We are a multiple pet, multiple species home – three humans, three cats, two mice and a dog. That’s four different species, down from five when Lulu, our bunny was still with us.
Easter makes me think of Lulu but not in a happy way.
Like thousands of other bunnies, Lulu was originally purchased from a pet store before Easter. When the kids grew tired of her, she became a classroom bunny. At the end of the school year, she was passed off to another family who dumped her at a shelter a few weeks later. By the time she joined our family, she was stressed, traumatized, terrified of kids, and pretty much (excuse my language) had zero shits left to give. We later discovered she also had injuries to her spine, which were probably the result of being handled roughly (or maybe dropped) while living in the classroom.
But even with all the craziness in her early life, Lulu was still one of the lucky bunnies. During her time with us, she had her own room with her own stuff and lived life completely on her terms. We never kept her in a cage or forced her to interact with us or our other animals (she and Ruby eventually became friends). She lived with us for seven years, passing away during surgery to remove a tumor on her chest last May.

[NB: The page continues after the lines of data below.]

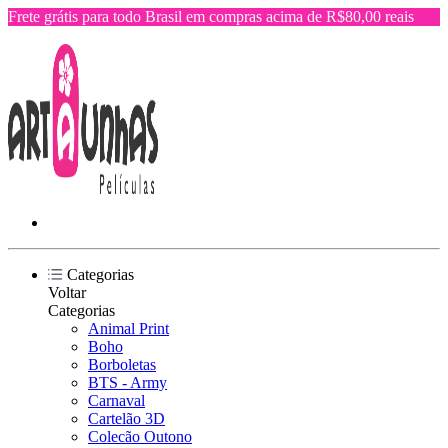
Frete grátis para todo Brasil em compras acima de R$80,00 reais
Categorias
Voltar
Categorias
Animal Print
Boho
Borboletas
BTS - Army
Carnaval
Cartelão 3D
Colecão Outono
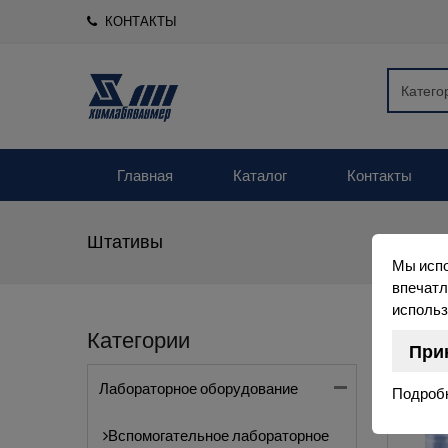
КОНТАКТЫ
Главная
Каталог
Контакты
Штативы
Мы испо
впечатл
использ
Категории
При
Лабораторное оборудование
Подроб
Вспомогательное лабораторное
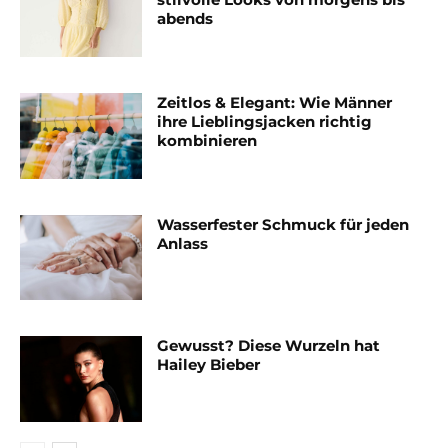
abends
Zeitlos & Elegant: Wie Männer
ihre Lieblingsjacken richtig
kombinieren
Wasserfester Schmuck für jeden
Anlass
Gewusst? Diese Wurzeln hat
Hailey Bieber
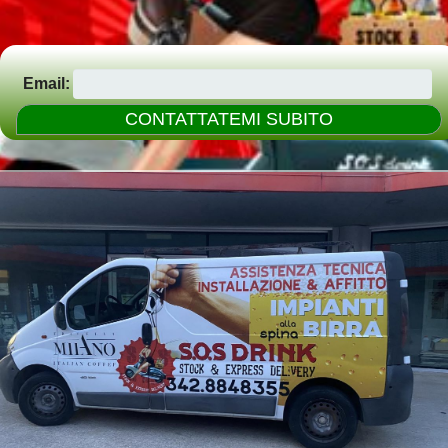
Email:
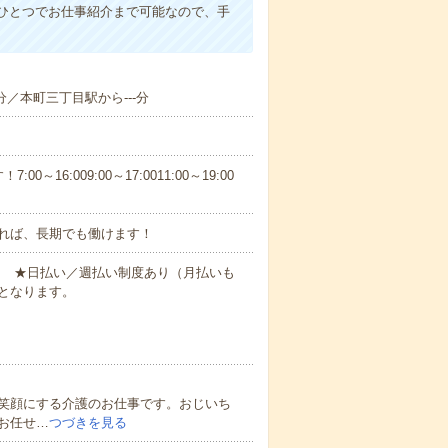
ひとつでお仕事紹介まで可能なので、手
-分／本町三丁目駅から---分
6:009:00～17:0011:00～19:00
れば、長期でも働けます！
円～ ★日払い／週払い制度あり（月払いも
となります。
笑顔にする介護のお仕事です。おじいち
お任せ…
つづきを見る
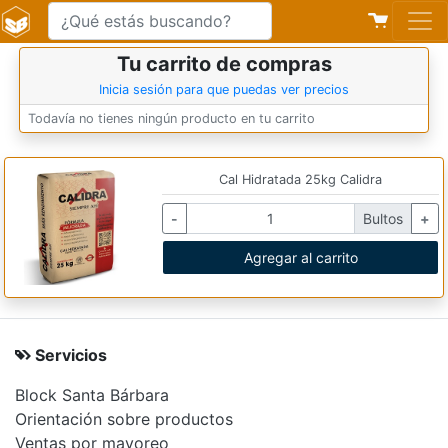
Tu carrito de compras
Inicia sesión para que puedas ver precios
Todavía no tienes ningún producto en tu carrito
Cal Hidratada 25kg Calidra
-
Bultos
+
Agregar al carrito
Servicios
Block Santa Bárbara
Orientación sobre productos
Ventas por mayoreo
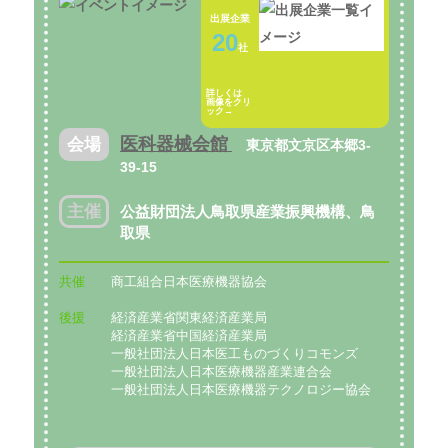
出展企業
20
社
詳しくは
画像をクリ
ック→
医科器械会館
会場
東京都文京区本郷3-
39-15
主催
公益財団法人鳥取県産業振興機構、鳥
取県
共催
商工組合日本医療機器協会
後援
経済産業省関東経済産業局
経済産業省中国経済産業局
一般社団法人日本医工ものづくりコモンズ
一般社団法人日本医療機器産業連合会
一般社団法人日本医療機器テクノロジー協会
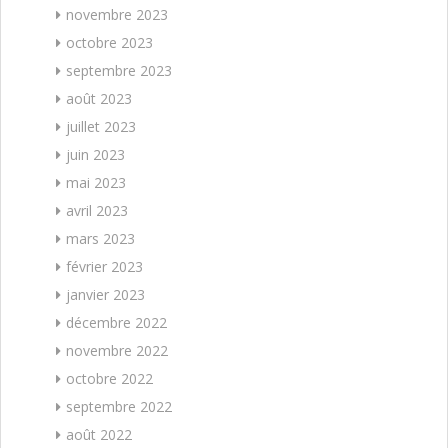
novembre 2023
octobre 2023
septembre 2023
août 2023
juillet 2023
juin 2023
mai 2023
avril 2023
mars 2023
février 2023
janvier 2023
décembre 2022
novembre 2022
octobre 2022
septembre 2022
août 2022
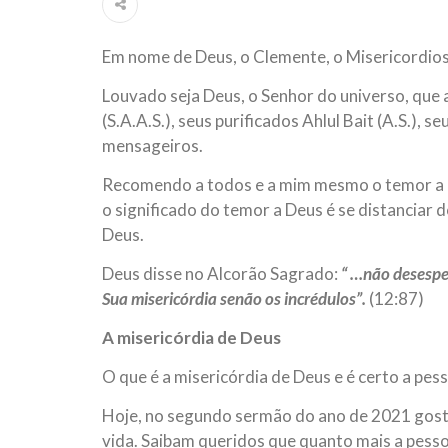
ter entrado numa guerra cultural e religiosa de 
Em nome de Deus, o Clemente, o Misericordio
10 DE NOVEMBRO DE 2013
Falecimento do Imam Ali Ibn Al-Hu
Louvado seja Deus, o Senhor do universo, qu
Em nome de Deus, o Clemente, o Misericordioso!
(S.A.A.S.), seus purificados Ahlul Bait (A.S.),
relembramos o martírio do quarto Imam dos muçu
Hussein Ibn Ali Ibn Abi Táleb (A.S.), conhecido p
mensageiros.
Recomendo a todos e a mim mesmo o temor a D
o significado do temor a Deus é se distanciar do
Deus.
Deus disse no Alcorão Sagrado:
“ …não desespe
Sua misericórdia senão os incrédulos”.
(12:87)
A misericórdia de Deus
O que é a misericórdia de Deus e é certo a pes
Hoje, no segundo sermão do ano de 2021 gosta
vida. Saibam queridos que quanto mais a pesso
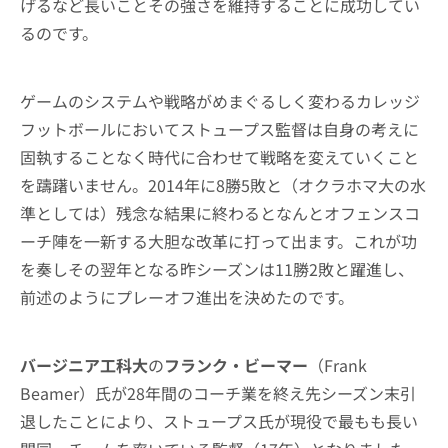
げるなど長いことその強さを維持することに成功してい
るのです。
ゲームのシステムや戦略がめまぐるしく変わるカレッジ
フットボールにおいてストュープス監督は自身の考えに
固執することなく時代に合わせて戦略を変えていくこと
を躊躇いません。2014年に8勝5敗と（オクラホマ大の水
準としては）残念な結果に終わるとなんとオフェンスコ
ーチ陣を一新する大胆な改革に打って出ます。これが功
を奏しその翌年となる昨シーズンは11勝2敗と躍進し、
前述のようにプレーオフ進出を決めたのです。
バージニア工科大
の
フランク・ビーマー
（Frank
Beamer）氏が28年間のコーチ業を終え先シーズン末引
退したことにより、ストュープス氏が現役で最もも長い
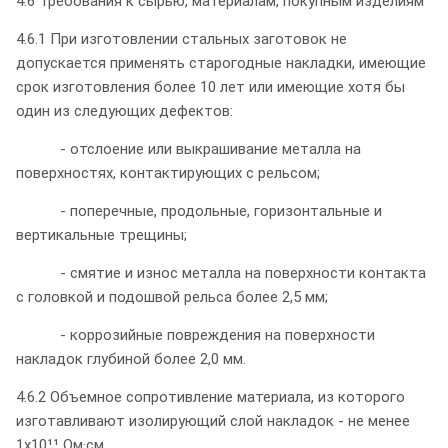
4.6 Требования к сырью, материалам, покупным изделиям
4.6.1 При изготовлении стальных заготовок не
допускается применять старогодные накладки, имеющие
срок изготовления более 10 лет или имеющие хотя бы
один из следующих дефектов:
- отслоение или выкрашивание металла на
поверхностях, контактирующих с рельсом;
- поперечные, продольные, горизонтальные и
вертикальные трещины;
- смятие и износ металла на поверхности контакта
с головкой и подошвой рельса более 2,5 мм;
- коррозийные повреждения на поверхности
накладок глубиной более 2,0 мм.
4.6.2 Объемное сопротивление материала, из которого
изготавливают изолирующий слой накладок - не менее
1x10¹¹ Ом·см.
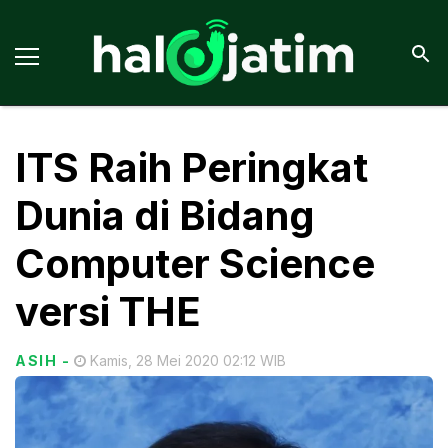
ITS Raih Peringkat
Dunia di Bidang
Computer Science
versi THE
ASIH
-
Kamis, 28 Mei 2020 02:12 WIB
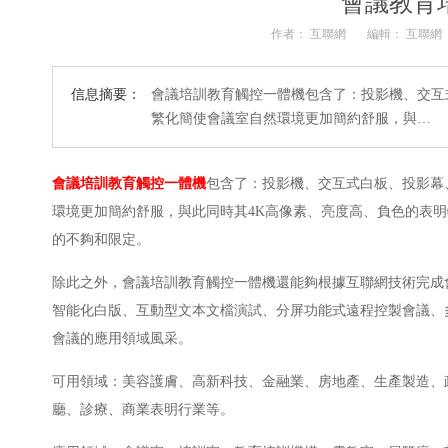
會議教育
作者： 互聯網
編輯： 互聯網
信息摘要：
會議培訓教育觸控一體機包含了：投影機、交互
繁化簡使會議室自然環境更加簡約舒服，與…
會議培訓教育觸控一體機
包含了：投影機、交互式白板、投影幕
環境更加簡約舒服，與此同時其4K高像素、亮度高、負色的表
的不夠和限定。
除此之外，會議培訓教育觸控一體機還能夠根據互聯網技術完成
智能化白版、互動型文本文檔演試、分屏功能式遠程控製會議、
會議的應用領域風采。
可用領域：美容護膚、高新科技、金融業、房地產、生產製造、
廳、診療、商業表明行業等。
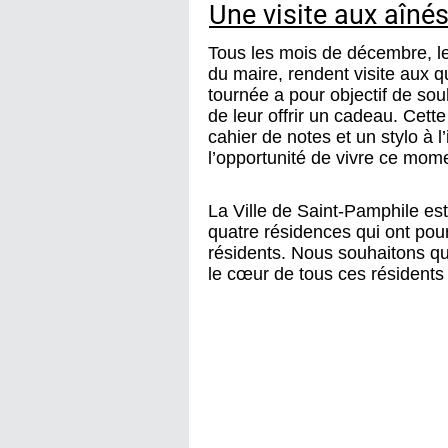
Une visite aux aîné
Tous les mois de décembre, l
du maire, rendent visite aux q
tournée a pour objectif de sou
de leur offrir un cadeau. Cett
cahier de notes et un stylo à l
l’opportunité de vivre ce mom
La Ville de Saint-Pamphile es
quatre résidences qui ont pour
résidents. Nous souhaitons que
le cœur de tous ces résidents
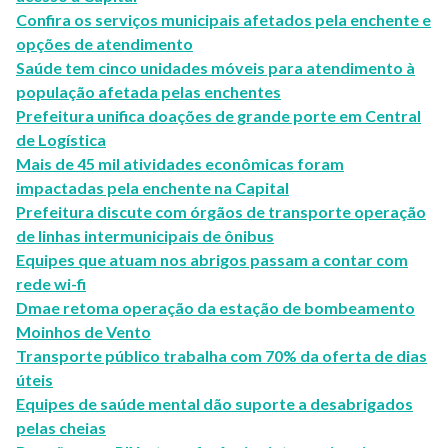
Confira os serviços municipais afetados pela enchente e
opções de atendimento
Saúde tem cinco unidades móveis para atendimento à
população afetada pelas enchentes
Prefeitura unifica doações de grande porte em Central
de Logística
Mais de 45 mil atividades econômicas foram
impactadas pela enchente na Capital
Prefeitura discute com órgãos de transporte operação
de linhas intermunicipais de ônibus
Equipes que atuam nos abrigos passam a contar com
rede wi-fi
Dmae retoma operação da estação de bombeamento
Moinhos de Vento
Transporte público trabalha com 70% da oferta de dias
úteis
Equipes de saúde mental dão suporte a desabrigados
pelas cheias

Why Pet Rabbits And Easter Don’t Mix
Rabbits are the third most popular pet in America and sadly, also one of the most abandoned. While the Easter Bunny makes a great bedtime story for children – for the thousands of rabbits and baby bunnies (not to mention chicks and ducklings) bred, sold, and later abandoned the holiday is anything but fun. In the weeks after Easter, shelters around the country are often inundated with unwanted baby rabbits. Even more tragic are the thousands “set free” or abandoned outside. Domestic rabbits lack the survival instincts of their wild relatives and often die from the elements or fall victim to predators like hawks, coyotes, etc. As many as 80% of rabbits and baby bunnies purchased in the weeks before Easter are later abandoned.
If you are unable or unwilling to provide a lifetime of care (potentially 10-12 years), PLEASE choose a chocolate bunny instead.
7 Things You Should Know Before Getting A Pet Rabbit
Rabbits are not good starter pets. Although rabbits and baby bunnies are adorable, they are not toys, holiday decorations or stuffed animals. Rabbits are way more complicated than dogs and cats, not kid-friendly and truthfully, kind of high maintenance.
Rabbits are prey animals and usually don’t like being picked up or cuddled. Rabbits instinctively feel threatened when lifted off the ground (think of a hawk swooping down) and can actually die of fear.
Rabbit skeletal systems are fragile and they injure easily. If they fall, are dropped, or picked up incorrectly they can kick out and break their backs.
Proper rabbit diet includes hay (timothy hay, grass hay, or a combination of both) and greens. Pellets were originally invented for breeders as an inexpensive way to fatten up their animals. For most bunnies, pellets are optional and should be more of a treat. Many of the commercial so-called rabbit food sold in pet stores ate unhealthy and often toxic. You can find more information on proper rabbit and bunny diet here.
Rabbits need exercise and socialization (on their level) and ideally, should NOT live in a cage full time. Like dogs and cats, domestic rabbits live happier, healthier and longer lives indoors safe from predators, parasites, poisonous plants, and weather related dangers. Rabbits are also social and enjoy being part of family life rather than isolated in a hutch outside. You can find more information on proper habitat for pet rabbits here.
Rabbits hide illness. By the time you see visible symptoms, your rabbit is likely in crisis. Bunny caretakers must be super vigilant about what their pet rabbits eat and make sure food is moving quickly and easily through their systems – AKA pooping a bunch. If your rabbit stops eating or pooping, they are probably headed for Gastrointestinal Stasis, a potentially deadly condition in which the digestive system slows down or stops completely.
Rabbits are living, feeling, long-term commitments just like dogs and cats. They can live 10-12 years with good care. Lulu lived until 13 and we miss her like crazy and will definitely adopt another bunny at some point. You can read more about why I love bunnies here.
Pet rabbits are not for everyone and should only be adopted after careful consideration and never on impulse or as an Easter accessory. If you are unable or unwilling to provide a lifetime of care, please choose a chocolate bunny instead.